Thewesternbalkans.
Serbian President Aleksandar Vučić is slowly but methodically removing pro-Russian elements from Serbian state structures. In the government of Đuro Matsut in April 2025, pro-Russian ministers from the previous government were not given positions. Russia’s best friend in Serbia – Aleksandar Vulin was removed from his post as deputy prime minister.
In the past few months, a number of senior officials in the Serbian armed forces and special services with pro-Russian sympathies have also been removed as a result of reshuffles or retirements. In January, the pro-Russian director of the Serbian military intelligence service, Major General Zoran Stojkovič, was retired without much fanfare. The replacement in December of Marko Parezanović as head of the operational department of the Security and Information Service (BIA) received greater media attention. Parezanović, who has passed through all operational levels, was considered a “Russian lobbyist.” The appointment of Nikola Vasiljevic, who is connected to the political vertical loyalist, in his place is an example of how the architecture of the Serbian security system is gradually changing.
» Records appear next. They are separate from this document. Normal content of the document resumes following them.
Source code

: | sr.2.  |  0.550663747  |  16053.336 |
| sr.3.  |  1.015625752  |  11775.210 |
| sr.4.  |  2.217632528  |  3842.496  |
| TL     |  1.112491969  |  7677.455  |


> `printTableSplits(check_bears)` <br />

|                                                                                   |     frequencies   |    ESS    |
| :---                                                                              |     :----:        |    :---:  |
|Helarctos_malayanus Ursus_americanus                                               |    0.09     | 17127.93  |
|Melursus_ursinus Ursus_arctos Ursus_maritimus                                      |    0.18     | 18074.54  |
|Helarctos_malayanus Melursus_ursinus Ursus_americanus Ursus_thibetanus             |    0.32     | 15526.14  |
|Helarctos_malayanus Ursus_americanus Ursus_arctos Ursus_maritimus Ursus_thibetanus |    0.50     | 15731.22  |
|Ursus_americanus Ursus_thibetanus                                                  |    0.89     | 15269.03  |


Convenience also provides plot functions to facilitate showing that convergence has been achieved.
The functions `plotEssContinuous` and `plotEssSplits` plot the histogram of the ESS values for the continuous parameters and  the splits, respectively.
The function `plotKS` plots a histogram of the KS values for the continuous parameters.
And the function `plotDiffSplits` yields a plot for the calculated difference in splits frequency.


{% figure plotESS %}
Over the past three years, Serbia has suspended military cooperation agreements with Russia and Russian military supplies have been stopped. Over the past year, the US has been relentlessly pushing Russian ownership out of Russia’s main economic asset in Serbia – the NIS oil refinery. Russian gas supplies to Serbia are increasingly uncertain, as they depend on transit through EU member states.
Moscow’s main friend in the Balkans and Belgrade ally Milorad Dodik was forced to step down as president (not without Vučić’s consent and cooperation).
Not only Russian media, but also Russian foreign intelligence has been sharply raising the issue of Serbian ammunition supplies to Ukraine in recent years. The “suspicious death” in November in Moscow of the representative of the Serbian state arms company Yugoimport SDPR, Radomir Kurtić, also raises questions. Although the details of the case have not yet been made public, this is already negatively affecting Serbian-Russian relations.
The Russian-Serbian Humanitarian Center in Niš has not become a full-fledged international structure providing assistance and support for an emergency humanitarian response. After the start of the war in Ukraine, there was even talk that the center was planned to be closed.
The main positive side in Russian-Serbian relations remains Belgrade’s refusal to join the EU sanctions against Russia. It is not only a fig leaf for the friendship between the two countries, but also payback for the Russian veto on Kosovo in the UN Security Council. However, according to Russian experts, since the end of 2024, Serbia has frozen all bilateral projects with Russia and de facto joined the sanctions against Russia.
All this raises a reasonable question about the viability of the instruments of Russian influence in Serbia: without Russian military equipment, without Russian economic presence, without pro-Russian politicians and civil servants, bilateral Russian-Serbian relations focus mainly on the cultural sphere. The Russian Center for Science and Culture (Russian House) in Belgrade continues its activities (within its financial capabilities) to maintain cultural ties between the two countries, the postponed visit of the Hermitage to Belgrade nevertheless took place at the end of this year.
Is this enough to maintain the Russian vector as a full-fledged and equal component in the notorious multi-vector Serbian foreign policy? The Kremlin is aware that the answer is “no” and therefore is implementing a strategy of transition to priority development of the subnational level of cooperation in all areas with Serbia and, if possible, with other Balkan countries. In this way, a foundation is being built for the development of local ties between Russian regions and Balkan countries in the event of a critical situation – without Dodik, Vucic and Putin.
Dodik’s room for maneuver is already narrowed, Vucic’s horizon as president is limited to April 2027. Putin’s horizon seems the furthest, but hardly anyone believes in the sincerity of his friendship with the multifaceted Vucic.
However, a rift between Russia and Serbia will not occur, at least for now, since the ostensible friendship between them is beneficial to the leaderships of both countries.